Henry Tadeusz Farrell zadał szyku w czasie tegorocznego rozdania Oscarów. Towarzyszył swojemu ojcu nie tylko na ściance, ale i na gali. Nominowany do najważniejszego aktorskiego Oscara Colin Farrell zabrał nastolatka ze sobą, spełniając jego marzenie.
Henry Tadeusz Farrell pierwszy raz trafił na "ścianki" zdjęciowe w czasie oscarowej gali. Wzbudził tym ogromny entuzjazm. 13-latek z uśmiechem pozował obok Colina Farrella, którego wspierał w oscarową noc. Udzielił też pierwszych wywiadów.

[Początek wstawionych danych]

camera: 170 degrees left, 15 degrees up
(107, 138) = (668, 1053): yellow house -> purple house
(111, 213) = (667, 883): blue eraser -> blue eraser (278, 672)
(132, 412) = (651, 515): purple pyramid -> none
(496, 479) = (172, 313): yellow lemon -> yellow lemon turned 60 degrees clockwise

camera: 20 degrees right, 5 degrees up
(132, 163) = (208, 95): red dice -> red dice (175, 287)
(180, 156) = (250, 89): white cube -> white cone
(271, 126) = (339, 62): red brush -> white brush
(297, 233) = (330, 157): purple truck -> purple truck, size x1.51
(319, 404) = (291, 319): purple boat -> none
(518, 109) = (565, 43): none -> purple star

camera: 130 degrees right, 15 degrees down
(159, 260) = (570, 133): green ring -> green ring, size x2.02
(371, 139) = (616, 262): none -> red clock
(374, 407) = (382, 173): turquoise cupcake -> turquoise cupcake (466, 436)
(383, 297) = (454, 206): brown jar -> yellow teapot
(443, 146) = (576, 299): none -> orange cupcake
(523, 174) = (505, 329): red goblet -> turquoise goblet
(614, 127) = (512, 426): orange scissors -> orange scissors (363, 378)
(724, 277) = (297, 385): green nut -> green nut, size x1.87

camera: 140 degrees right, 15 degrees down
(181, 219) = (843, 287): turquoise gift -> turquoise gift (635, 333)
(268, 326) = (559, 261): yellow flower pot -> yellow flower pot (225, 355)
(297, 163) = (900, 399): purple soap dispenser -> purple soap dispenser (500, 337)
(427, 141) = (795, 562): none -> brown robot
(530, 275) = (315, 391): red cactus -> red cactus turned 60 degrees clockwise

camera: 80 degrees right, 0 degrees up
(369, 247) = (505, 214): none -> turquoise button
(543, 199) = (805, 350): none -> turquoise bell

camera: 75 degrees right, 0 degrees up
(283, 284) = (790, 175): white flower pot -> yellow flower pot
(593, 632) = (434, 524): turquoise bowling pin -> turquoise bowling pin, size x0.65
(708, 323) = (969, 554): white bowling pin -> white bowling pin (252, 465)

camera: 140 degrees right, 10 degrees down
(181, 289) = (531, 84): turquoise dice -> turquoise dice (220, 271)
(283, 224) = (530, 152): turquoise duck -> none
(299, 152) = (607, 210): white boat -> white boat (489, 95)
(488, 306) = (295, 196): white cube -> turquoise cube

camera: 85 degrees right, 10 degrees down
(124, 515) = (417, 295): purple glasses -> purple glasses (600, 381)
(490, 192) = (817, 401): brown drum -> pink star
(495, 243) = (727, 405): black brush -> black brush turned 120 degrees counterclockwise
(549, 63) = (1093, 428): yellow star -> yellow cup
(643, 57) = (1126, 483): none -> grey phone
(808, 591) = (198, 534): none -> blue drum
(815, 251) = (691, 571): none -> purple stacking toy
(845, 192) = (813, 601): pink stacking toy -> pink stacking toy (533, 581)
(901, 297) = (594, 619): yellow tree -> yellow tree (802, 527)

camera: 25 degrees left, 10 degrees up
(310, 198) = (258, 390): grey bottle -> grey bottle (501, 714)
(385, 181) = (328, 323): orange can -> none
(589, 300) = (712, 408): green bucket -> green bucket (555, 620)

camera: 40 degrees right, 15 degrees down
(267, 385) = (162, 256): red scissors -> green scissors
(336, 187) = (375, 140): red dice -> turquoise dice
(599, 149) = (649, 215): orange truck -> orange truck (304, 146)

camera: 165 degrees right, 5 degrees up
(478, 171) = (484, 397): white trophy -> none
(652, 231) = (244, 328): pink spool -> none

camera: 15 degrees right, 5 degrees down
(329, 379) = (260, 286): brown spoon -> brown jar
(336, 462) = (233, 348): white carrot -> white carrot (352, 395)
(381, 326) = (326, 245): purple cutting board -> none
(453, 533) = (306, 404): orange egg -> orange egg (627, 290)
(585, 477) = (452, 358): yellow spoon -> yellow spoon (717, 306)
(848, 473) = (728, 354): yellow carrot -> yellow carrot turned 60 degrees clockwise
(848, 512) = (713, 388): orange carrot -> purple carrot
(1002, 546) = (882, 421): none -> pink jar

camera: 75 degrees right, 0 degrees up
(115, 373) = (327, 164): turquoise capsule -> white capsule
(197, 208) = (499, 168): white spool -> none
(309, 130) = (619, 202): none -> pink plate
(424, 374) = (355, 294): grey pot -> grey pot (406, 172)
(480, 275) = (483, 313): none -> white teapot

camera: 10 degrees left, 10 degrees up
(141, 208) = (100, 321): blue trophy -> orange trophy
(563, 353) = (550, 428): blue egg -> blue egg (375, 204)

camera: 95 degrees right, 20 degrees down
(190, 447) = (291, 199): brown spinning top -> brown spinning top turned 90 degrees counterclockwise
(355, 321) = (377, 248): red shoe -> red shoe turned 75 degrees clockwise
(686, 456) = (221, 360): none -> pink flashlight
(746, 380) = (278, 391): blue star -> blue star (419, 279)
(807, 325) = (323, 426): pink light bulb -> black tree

Polscy fani jego mamy, Alicji Bachledy-Curuś, zwracają uwagę głównie na podobieństwo młodego mężczyzny do niej. Rzeczywiście, Henry Tadeusz to skóra zdarta raczej z Bachledów-Curusiów niż z Farrellów. Niektórzy piszą też o "uderzającym" podobieństwie do brata aktorki, Tadeusza Bachledy-Curusia. Mamy zdjęcia wujka Henry'ego z czasów, kiedy jeszcze brylował w mediach. Był wówczas w związku z Pauliną Krupińską, z którą rozstał się w 2014 roku, po zaręczynach. Jego zdjęcia znajdziecie w naszej galerii na górze strony!
Alicja Bachleda-Curuś z bratem Tadeuszem Fot. KAPIF
Czy rzeczywiście to "uderzające" podobieństwo widać? Być może, kiedy Henry Tadeusz dorośnie, będzie ono wyraźniejsze. Na razie nie ma wątpliwości, że chłopiec jest kopią własnej matki - ma jej owal twarzy, oczy i usta. I choć obserwatorzy Alicji Bachledy-Curuś widzą w 13-latku mamę, niektórzy zwracają uwagę również na podobieństwo do... młodego Leonardo DiCaprio.
Alicja Bachleda-Curuś i Colin Farrell po rozstaniu starają się dogadywać między sobą w sprawach opieki nad nastolatkiem. Eksperci od mowy ciała zwracają uwagę, że choć chłopiec generalnie większość czasu spędza z matką, również z ojcem łączy go bardzo silna i nieudawana więź.